Nosotros los hijos de Dios muchas veces también vivimos situaciones embarazosas. Es como si tratásemos de cortar madera o de construir algo “con el hacha bajo el agua”.

¿Qué estás tú tratando de construir?

¿Qué herramientas estás utilizando?

¿Le has dicho al Señor que te acompañe?

¡El riesgo que tomamos si vamos a trabajar solos, y por desventura “el hacha cae al agua”, es que no habrá alguien que la pueda sacar de allí!

También hay ocasiones cuando la herramienta que necesitamos para construir nuestros planes se encuentra en las profundidades. ¡Pero recuerde! ¡Es solo a través de nuestras oraciones que podemos acceder a esas profundidades!

Pregunto: ¿Ha estado usted alguna vez en espera de recibir una respuesta de Dios, pero la respuesta no sube a la superficie? Sinceramente, ¡Es como si todo se detuviera! Es como si Dios mismo dijera: ¡Espera, no hagas nada todavía!
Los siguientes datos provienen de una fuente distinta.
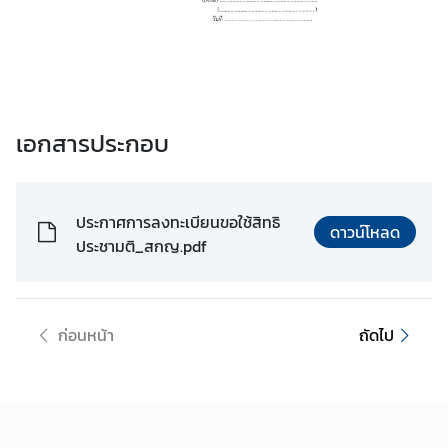
า
ว
แ
ล
ะ
เอกสารประกอบ
กิ
จ
ก
ร
ประกาศการลงทะเบียนขอใช้สิทธิ
ดาวน์โหลด
ร
ประชามติ_สกญ.pdf
ม
บ
ก่อนหน้า
ถัดไป
ริ
ก
า
ร
ก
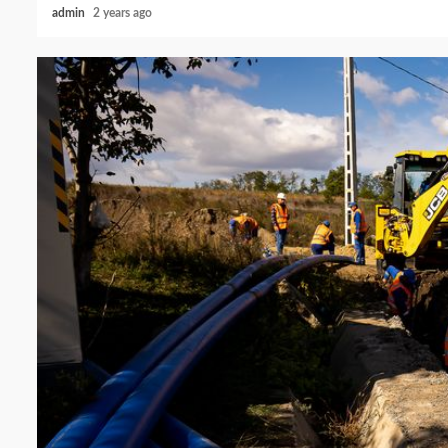
admin
2 years ago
Me atrevo a imaginar que, si el hijo del profeta se hubiera zambullido para tomar el hacha haciendo alarde de sus propias habilidades, habría perecido o habría salido frustrado a causa de su incapacidad.
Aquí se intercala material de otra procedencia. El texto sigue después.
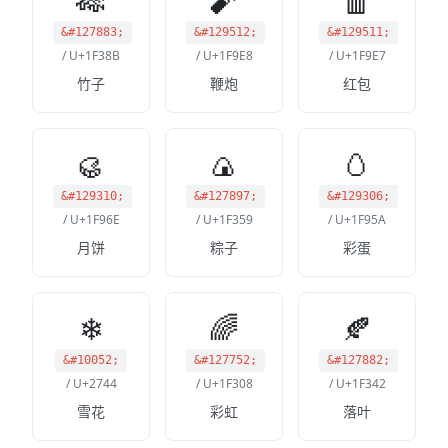
🎋
🧨
🧧
&#127883;
&#129512;
&#129511;
/ U+1F38B
/ U+1F9E8
/ U+1F9E7
竹子
鞭炮
红包
🥮
🍙
🥚
&#129310;
&#127897;
&#129306;
/ U+1F96E
/ U+1F359
/ U+1F95A
月饼
粽子
彩蛋
❄
🌈
🍂
&#10052;
&#127752;
&#127882;
/ U+2744
/ U+1F308
/ U+1F342
雪花
彩虹
落叶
Hay cosas que están ocultas en áreas muy profundas donde solo Dios puede acceder para rescatarlas y hacerlas subir a la superficie. ¿Sabe usted qué hacer para que esas cosas suban a la superficie?

Sí...Debemos hacer exactamente lo que hizo el hijo del profeta: ¡Gritar! ¡Orar! ¡Hablarle al Señor! También debemos admitir que todo lo que tenemos es prestado, porque a Dios pertenecen todas las cosas.

Orando cada día con súplica y humillación,

Nuestra hacha Dios puede sacar del pozo.

Al trono de la gracia hagamos esta petición,

Y después cantaremos con júbilo y con gozo.

 

En la tribulación reconocemos nuestra debilidad,

Y delante de Dios nos humillamos completamente.

Echando sobre él toda nuestra carga y ansiedad,

Renunciamos al orgullo y a la altivez sinceramente.

 

Es riesgoso hacer proyectos sin orar primero,

Al Señor debemos comunicar lo que anhelamos.

Ciertamente si solicitamos a Dios un derrotero,

Jamás el hacha se va a caer de nuestras manos.

 

Pero si el hacha se cae como sucedió al hijo del profeta,

Haya sido por un descuido o haya sido por accidente.

Estoy segura que, como al sonido de la trompeta,

Dios oirá nuestro ruego y nos ayudará prontamente.